Proprioceptive Neuro-muscular Facilitation (PNF) tests and treats patterns of movement that utilize all of a joint's movements through all three dimensions. Since most muscles' tendons and their attending structures (fascia, nerves) attach to their nearby joints, taking a joint through its functional patterns that include abduction/adduction, extension/flexion, and internal & external rotation challenges all of the structures' strength, mobility, range of motion and, most importantly, neuro-muscular coordination. The points in the movement that present as weak, ratchety or painful reveal dyscoordination of a system of structures through that particular part of the pattern of movement. This need not show up in testing single muscles in single planes of strength such as is done in kinesiology. And building strength alone will not provide results. The system as a whole must be reeducated in how to behave as a system. PNF provides systemic functional reeducation.

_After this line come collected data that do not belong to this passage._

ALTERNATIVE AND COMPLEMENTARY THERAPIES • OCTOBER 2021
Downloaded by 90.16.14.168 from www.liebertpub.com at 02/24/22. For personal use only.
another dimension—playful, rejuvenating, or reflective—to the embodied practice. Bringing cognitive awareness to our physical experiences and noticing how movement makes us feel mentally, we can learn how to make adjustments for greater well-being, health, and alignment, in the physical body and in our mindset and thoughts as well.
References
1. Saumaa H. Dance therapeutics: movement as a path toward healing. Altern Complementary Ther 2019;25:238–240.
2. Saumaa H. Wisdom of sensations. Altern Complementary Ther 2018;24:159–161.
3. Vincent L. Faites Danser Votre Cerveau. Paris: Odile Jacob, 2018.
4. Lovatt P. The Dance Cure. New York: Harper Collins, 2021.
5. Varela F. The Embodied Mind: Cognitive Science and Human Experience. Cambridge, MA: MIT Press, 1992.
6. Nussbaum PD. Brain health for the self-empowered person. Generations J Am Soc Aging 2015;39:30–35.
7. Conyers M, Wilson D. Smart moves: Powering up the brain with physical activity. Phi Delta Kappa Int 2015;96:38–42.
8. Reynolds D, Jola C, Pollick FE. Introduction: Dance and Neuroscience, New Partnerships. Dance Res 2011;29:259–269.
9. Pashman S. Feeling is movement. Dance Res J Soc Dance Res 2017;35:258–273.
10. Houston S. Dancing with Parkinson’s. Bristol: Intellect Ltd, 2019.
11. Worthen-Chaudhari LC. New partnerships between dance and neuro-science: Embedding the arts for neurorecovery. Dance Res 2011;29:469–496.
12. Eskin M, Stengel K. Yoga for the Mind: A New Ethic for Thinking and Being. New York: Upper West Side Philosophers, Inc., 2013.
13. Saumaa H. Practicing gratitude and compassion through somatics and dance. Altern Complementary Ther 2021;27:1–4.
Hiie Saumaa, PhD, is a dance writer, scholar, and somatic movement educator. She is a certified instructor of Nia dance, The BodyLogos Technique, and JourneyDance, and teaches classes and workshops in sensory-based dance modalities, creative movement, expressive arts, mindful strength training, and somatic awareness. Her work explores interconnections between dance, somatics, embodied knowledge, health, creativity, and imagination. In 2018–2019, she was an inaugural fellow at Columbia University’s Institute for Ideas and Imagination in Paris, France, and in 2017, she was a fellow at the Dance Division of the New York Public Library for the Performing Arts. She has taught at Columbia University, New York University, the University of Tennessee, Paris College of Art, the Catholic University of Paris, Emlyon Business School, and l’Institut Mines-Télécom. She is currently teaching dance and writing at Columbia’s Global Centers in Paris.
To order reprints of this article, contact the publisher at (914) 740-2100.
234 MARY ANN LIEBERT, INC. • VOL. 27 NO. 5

Tissue Talk: neurology of chronic pain

An item I share in my Bladder & Pelvic Floor Health for Practitioners class from Haslam & Laycock's "Therapeutic Management of Incontinence and Pelvic Pain", 2nd edition:

When pain persists, even after healing has taken place [from a trauma], the nerve cell membranes undergo a change in conformation, establishing new receptor sites and the formation of new neural pathways that become embedded into the central nervous system. Once established, the chronic pain pathways are difficult to eradicate. Chronic pain no longer serves a useful purpose, but leads to physical, behavioral, and psychological changes that combine to produce the pain experience.

There are a couple very practical implications here. Firstly, chronic pain causes very real physical changes, even when the physical cause can no longer be detected. Secondly, the longer someone waits to get treatment for pain, the more established will be those physical changes and the more treatments they will require to try to reverse the pathology.

I have had patients who have become frustrated with western medical practitioners who told them that the pain "is in your head". It's an unfortunate (and rather dismissive) way to language it, but sometimes this is to what they refer. The physical cause has resolved; the pain now lives in their neurology. Chronic pain requires both physical modalities and CBT (cognitive-behavioral therapy) in order to be addressed completely. It will not be resolved by medications or surgery.